* **TASK GOAL**: Start with the first line of the records below. Output each line exactly, ending with the one that contains "high-resolution photomicrograph shows".
Start of GIVEN ENTRIES
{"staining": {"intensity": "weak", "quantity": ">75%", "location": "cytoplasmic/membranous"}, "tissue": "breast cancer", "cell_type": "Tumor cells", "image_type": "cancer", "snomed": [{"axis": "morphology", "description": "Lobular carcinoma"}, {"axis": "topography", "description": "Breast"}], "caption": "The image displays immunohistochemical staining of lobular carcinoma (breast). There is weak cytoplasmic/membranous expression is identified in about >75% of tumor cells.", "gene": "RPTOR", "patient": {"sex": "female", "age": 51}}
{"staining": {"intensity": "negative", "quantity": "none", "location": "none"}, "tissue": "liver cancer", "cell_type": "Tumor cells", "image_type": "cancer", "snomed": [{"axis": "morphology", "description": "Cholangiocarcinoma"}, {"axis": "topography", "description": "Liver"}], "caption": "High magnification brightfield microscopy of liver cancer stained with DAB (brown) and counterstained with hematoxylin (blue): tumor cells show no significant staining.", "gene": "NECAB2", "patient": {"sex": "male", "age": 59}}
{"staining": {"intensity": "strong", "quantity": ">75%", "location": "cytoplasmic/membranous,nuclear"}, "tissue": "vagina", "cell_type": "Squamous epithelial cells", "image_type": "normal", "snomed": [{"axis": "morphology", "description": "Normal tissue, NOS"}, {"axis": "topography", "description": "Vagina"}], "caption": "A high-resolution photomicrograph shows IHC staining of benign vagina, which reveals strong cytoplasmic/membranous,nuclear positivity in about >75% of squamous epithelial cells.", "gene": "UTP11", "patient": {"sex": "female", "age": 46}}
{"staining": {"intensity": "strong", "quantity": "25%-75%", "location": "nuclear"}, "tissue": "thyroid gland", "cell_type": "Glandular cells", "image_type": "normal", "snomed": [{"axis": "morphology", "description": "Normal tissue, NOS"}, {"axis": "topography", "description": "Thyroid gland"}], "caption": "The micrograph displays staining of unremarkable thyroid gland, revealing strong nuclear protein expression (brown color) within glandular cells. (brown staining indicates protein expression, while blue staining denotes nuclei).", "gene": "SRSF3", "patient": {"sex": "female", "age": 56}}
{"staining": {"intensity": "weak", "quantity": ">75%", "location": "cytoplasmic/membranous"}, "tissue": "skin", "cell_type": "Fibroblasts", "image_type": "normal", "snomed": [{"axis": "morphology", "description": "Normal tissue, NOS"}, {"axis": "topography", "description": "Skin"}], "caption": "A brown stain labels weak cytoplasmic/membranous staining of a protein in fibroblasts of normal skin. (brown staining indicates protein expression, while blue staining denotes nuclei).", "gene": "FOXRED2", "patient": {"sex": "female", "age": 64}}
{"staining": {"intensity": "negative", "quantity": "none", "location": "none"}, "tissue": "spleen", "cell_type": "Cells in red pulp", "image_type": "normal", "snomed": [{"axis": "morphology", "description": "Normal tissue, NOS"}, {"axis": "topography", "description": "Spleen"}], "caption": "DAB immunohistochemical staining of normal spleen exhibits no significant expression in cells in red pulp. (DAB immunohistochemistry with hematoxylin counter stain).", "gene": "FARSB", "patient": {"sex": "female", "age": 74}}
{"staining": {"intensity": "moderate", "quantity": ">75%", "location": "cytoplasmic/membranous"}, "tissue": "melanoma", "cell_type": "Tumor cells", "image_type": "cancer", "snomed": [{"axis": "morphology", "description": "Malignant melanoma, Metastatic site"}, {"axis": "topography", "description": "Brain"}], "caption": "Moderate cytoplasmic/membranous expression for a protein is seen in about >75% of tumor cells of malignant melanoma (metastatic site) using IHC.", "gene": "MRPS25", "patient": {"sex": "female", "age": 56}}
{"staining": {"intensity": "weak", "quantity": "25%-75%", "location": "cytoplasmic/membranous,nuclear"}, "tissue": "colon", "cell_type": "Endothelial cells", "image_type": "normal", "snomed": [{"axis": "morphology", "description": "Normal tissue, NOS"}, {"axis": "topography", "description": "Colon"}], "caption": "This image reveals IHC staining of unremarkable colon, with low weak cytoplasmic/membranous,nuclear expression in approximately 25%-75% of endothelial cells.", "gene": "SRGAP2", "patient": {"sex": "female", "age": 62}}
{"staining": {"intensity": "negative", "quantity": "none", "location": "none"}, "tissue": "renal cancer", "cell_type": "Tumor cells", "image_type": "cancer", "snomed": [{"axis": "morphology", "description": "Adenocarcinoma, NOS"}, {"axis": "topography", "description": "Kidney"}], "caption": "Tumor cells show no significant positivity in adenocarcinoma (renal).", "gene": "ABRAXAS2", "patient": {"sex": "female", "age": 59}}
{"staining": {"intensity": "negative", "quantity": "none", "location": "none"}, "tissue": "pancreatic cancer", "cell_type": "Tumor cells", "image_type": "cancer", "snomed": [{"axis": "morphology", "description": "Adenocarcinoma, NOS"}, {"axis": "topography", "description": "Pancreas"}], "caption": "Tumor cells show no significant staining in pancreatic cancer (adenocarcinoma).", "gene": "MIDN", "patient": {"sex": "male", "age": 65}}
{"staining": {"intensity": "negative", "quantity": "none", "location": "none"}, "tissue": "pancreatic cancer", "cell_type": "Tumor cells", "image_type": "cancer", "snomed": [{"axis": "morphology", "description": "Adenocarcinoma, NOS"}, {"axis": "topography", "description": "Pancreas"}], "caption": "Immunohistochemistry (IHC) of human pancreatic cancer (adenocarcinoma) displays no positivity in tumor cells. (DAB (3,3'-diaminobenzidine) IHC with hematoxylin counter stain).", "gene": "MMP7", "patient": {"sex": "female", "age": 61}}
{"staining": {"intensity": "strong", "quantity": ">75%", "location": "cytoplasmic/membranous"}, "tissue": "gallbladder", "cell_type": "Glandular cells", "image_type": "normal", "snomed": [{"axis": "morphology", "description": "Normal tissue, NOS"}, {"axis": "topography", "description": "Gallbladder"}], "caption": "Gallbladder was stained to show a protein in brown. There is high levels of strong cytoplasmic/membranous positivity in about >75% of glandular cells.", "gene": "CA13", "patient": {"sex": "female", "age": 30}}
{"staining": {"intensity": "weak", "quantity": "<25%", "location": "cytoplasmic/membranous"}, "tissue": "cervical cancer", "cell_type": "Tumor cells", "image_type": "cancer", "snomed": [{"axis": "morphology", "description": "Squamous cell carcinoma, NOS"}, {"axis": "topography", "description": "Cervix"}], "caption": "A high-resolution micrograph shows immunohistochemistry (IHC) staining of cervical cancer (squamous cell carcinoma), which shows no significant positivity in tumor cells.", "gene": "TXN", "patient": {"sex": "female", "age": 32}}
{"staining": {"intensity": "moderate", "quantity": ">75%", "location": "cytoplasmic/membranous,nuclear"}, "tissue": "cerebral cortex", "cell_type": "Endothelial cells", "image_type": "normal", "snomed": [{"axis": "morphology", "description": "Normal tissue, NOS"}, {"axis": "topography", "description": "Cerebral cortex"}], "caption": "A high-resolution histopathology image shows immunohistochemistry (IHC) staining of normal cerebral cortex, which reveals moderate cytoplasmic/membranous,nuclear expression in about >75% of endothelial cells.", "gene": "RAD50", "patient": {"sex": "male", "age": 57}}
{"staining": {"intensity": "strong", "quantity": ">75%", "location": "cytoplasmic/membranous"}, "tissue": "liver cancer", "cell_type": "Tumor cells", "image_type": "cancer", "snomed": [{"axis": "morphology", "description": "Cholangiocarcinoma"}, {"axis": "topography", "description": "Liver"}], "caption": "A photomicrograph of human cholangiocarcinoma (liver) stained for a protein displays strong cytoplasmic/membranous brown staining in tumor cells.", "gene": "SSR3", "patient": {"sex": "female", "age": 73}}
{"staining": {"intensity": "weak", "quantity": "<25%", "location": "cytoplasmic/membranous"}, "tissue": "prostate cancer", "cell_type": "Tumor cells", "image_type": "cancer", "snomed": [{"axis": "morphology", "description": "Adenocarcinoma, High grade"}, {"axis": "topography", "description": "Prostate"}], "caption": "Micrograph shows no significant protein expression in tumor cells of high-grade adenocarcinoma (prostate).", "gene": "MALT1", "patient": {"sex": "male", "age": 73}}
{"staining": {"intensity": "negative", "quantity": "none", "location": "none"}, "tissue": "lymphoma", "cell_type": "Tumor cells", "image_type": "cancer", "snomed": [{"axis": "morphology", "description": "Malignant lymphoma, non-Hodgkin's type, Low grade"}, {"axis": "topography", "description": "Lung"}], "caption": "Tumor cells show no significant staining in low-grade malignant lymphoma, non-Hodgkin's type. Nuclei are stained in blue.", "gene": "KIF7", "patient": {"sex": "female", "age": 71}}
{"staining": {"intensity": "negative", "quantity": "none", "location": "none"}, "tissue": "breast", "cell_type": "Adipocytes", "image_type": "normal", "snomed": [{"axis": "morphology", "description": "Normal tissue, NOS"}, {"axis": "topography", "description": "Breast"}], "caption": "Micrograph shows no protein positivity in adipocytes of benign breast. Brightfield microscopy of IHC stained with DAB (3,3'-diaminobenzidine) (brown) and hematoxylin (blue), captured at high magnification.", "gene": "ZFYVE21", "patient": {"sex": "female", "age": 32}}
End of GIVEN ENTRIES
* **TASK SOLUTION**:
{"staining": {"intensity": "weak", "quantity": ">75%", "location": "cytoplasmic/membranous"}, "tissue": "breast cancer", "cell_type": "Tumor cells", "image_type": "cancer", "snomed": [{"axis": "morphology", "description": "Lobular carcinoma"}, {"axis": "topography", "description": "Breast"}], "caption": "The image displays immunohistochemical staining of lobular carcinoma (breast). There is weak cytoplasmic/membranous expression is identified in about >75% of tumor cells.", "gene": "RPTOR", "patient": {"sex": "female", "age": 51}}
{"staining": {"intensity": "negative", "quantity": "none", "location": "none"}, "tissue": "liver cancer", "cell_type": "Tumor cells", "image_type": "cancer", "snomed": [{"axis": "morphology", "description": "Cholangiocarcinoma"}, {"axis": "topography", "description": "Liver"}], "caption": "High magnification brightfield microscopy of liver cancer stained with DAB (brown) and counterstained with hematoxylin (blue): tumor cells show no significant staining.", "gene": "NECAB2", "patient": {"sex": "male", "age": 59}}
{"staining": {"intensity": "strong", "quantity": ">75%", "location": "cytoplasmic/membranous,nuclear"}, "tissue": "vagina", "cell_type": "Squamous epithelial cells", "image_type": "normal", "snomed": [{"axis": "morphology", "description": "Normal tissue, NOS"}, {"axis": "topography", "description": "Vagina"}], "caption": "A high-resolution photomicrograph shows IHC staining of benign vagina, which reveals strong cytoplasmic/membranous,nuclear positivity in about >75% of squamous epithelial cells.", "gene": "UTP11", "patient": {"sex": "female", "age": 46}}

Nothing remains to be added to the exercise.